CD7 CAR-T cell therapy has emerged as a promising treatment for relapsed/refractory (R/R) CD7-positive hematological malignancies, offering new hope for patients with limited therapeutic options. This review examines the recent clinical advances, challenges, and future directions of CD7 CAR-T therapy. Clinical trials have demonstrated remarkable efficacy of CD7 chimeric antigen receptor T (CD7 CAR-T) cells in treating T-cell acute lymphoblastic leukemia (T-ALL), T-cell lymphoblastic lymphoma (T-LBL), and other CD7-positive malignancies, with complete remission (CR) rates of 90-95% in bone marrow (BM) and 50% to 60% in extramedullary disease (EMD).
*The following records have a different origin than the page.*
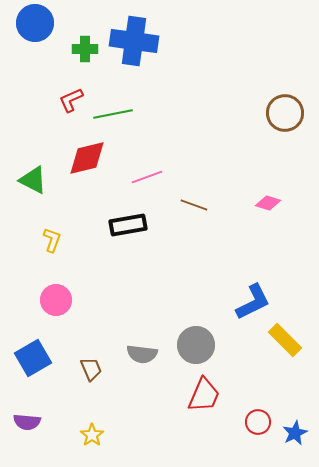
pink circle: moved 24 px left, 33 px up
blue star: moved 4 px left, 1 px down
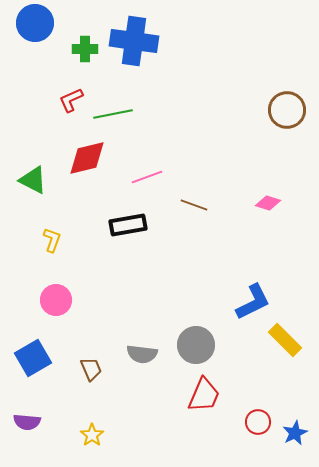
brown circle: moved 2 px right, 3 px up
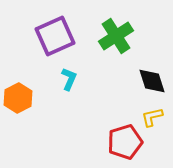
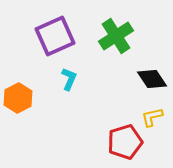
black diamond: moved 2 px up; rotated 16 degrees counterclockwise
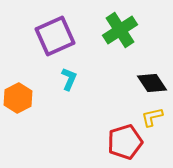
green cross: moved 4 px right, 6 px up
black diamond: moved 4 px down
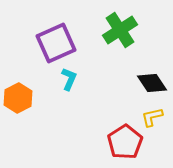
purple square: moved 1 px right, 7 px down
red pentagon: rotated 16 degrees counterclockwise
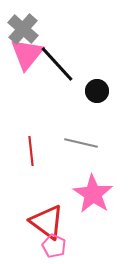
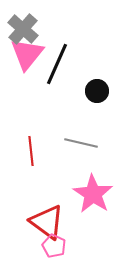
black line: rotated 66 degrees clockwise
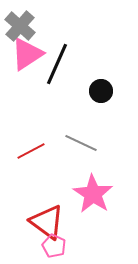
gray cross: moved 3 px left, 3 px up
pink triangle: rotated 18 degrees clockwise
black circle: moved 4 px right
gray line: rotated 12 degrees clockwise
red line: rotated 68 degrees clockwise
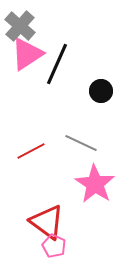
pink star: moved 2 px right, 10 px up
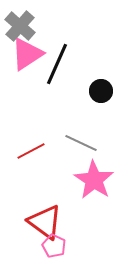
pink star: moved 1 px left, 4 px up
red triangle: moved 2 px left
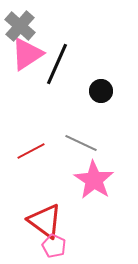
red triangle: moved 1 px up
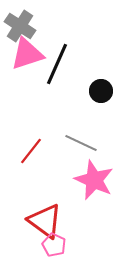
gray cross: rotated 8 degrees counterclockwise
pink triangle: rotated 15 degrees clockwise
red line: rotated 24 degrees counterclockwise
pink star: rotated 9 degrees counterclockwise
pink pentagon: moved 1 px up
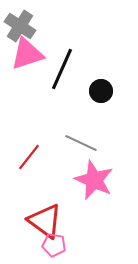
black line: moved 5 px right, 5 px down
red line: moved 2 px left, 6 px down
pink pentagon: rotated 15 degrees counterclockwise
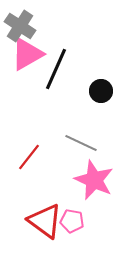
pink triangle: rotated 12 degrees counterclockwise
black line: moved 6 px left
pink pentagon: moved 18 px right, 24 px up
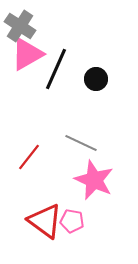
black circle: moved 5 px left, 12 px up
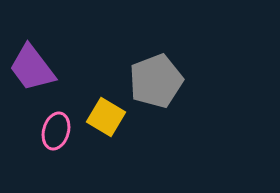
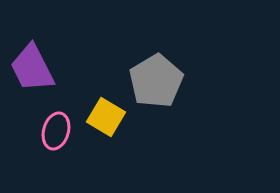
purple trapezoid: rotated 10 degrees clockwise
gray pentagon: rotated 10 degrees counterclockwise
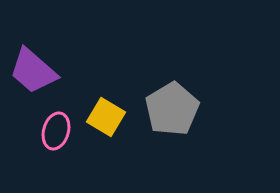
purple trapezoid: moved 1 px right, 3 px down; rotated 22 degrees counterclockwise
gray pentagon: moved 16 px right, 28 px down
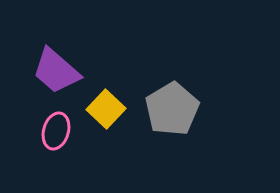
purple trapezoid: moved 23 px right
yellow square: moved 8 px up; rotated 12 degrees clockwise
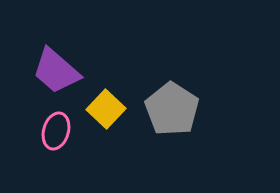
gray pentagon: rotated 8 degrees counterclockwise
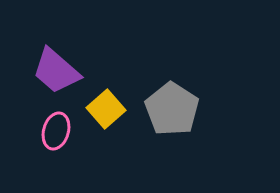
yellow square: rotated 6 degrees clockwise
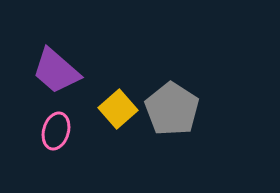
yellow square: moved 12 px right
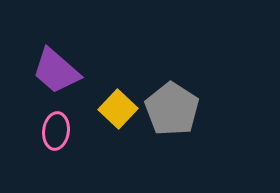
yellow square: rotated 6 degrees counterclockwise
pink ellipse: rotated 9 degrees counterclockwise
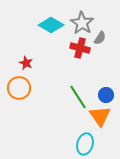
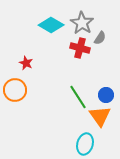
orange circle: moved 4 px left, 2 px down
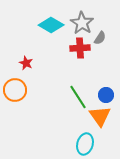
red cross: rotated 18 degrees counterclockwise
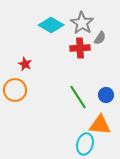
red star: moved 1 px left, 1 px down
orange triangle: moved 9 px down; rotated 50 degrees counterclockwise
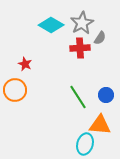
gray star: rotated 10 degrees clockwise
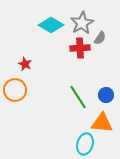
orange triangle: moved 2 px right, 2 px up
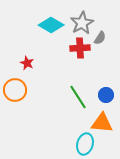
red star: moved 2 px right, 1 px up
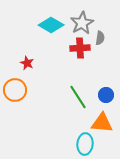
gray semicircle: rotated 24 degrees counterclockwise
cyan ellipse: rotated 10 degrees counterclockwise
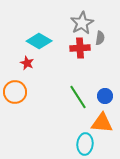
cyan diamond: moved 12 px left, 16 px down
orange circle: moved 2 px down
blue circle: moved 1 px left, 1 px down
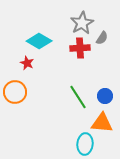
gray semicircle: moved 2 px right; rotated 24 degrees clockwise
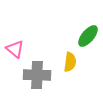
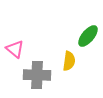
yellow semicircle: moved 1 px left, 1 px up
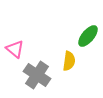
gray cross: rotated 32 degrees clockwise
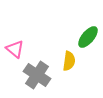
green ellipse: moved 1 px down
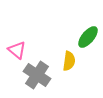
pink triangle: moved 2 px right, 1 px down
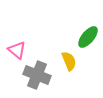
yellow semicircle: rotated 30 degrees counterclockwise
gray cross: rotated 12 degrees counterclockwise
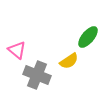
yellow semicircle: rotated 78 degrees clockwise
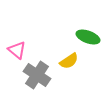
green ellipse: rotated 70 degrees clockwise
gray cross: rotated 12 degrees clockwise
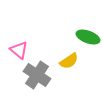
pink triangle: moved 2 px right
Various engineering strategies, including naturally selected CD7-targeted CAR-T cells, gene editing, protein blockers and universal CAR-T cells, have been developed to overcome challenges such as fratricide. While CD7 CAR-T therapy has shown promising initial responses, durable remissions often depend on consolidative allogeneic hematopoietic stem cell transplantation (allo-HSCT). Ongoing research is focused on optimizing CAR designs, improving CAR-T cell persistence, and developing novel combination strategies to enhance long-term outcomes. Safety profiles have been generally manageable, with cytokine release syndrome (CRS) and neurotoxicity being the primary concerns. However, prolonged cytopenias and potential long-term immunodeficiency due to depletion of healthy CD7-positive cells remain areas of active investigation. As CD7 CAR-T therapy continues to evolve, future directions include refining patient selection, exploring dual-targeting approaches, and investigating innovative strategies to integrate CAR-T therapy with allo-HSCT. These advancements aim to improve the efficacy, safety, and accessibility of CD7 CAR-T therapy for patients with CD7-positive hematological malignancies.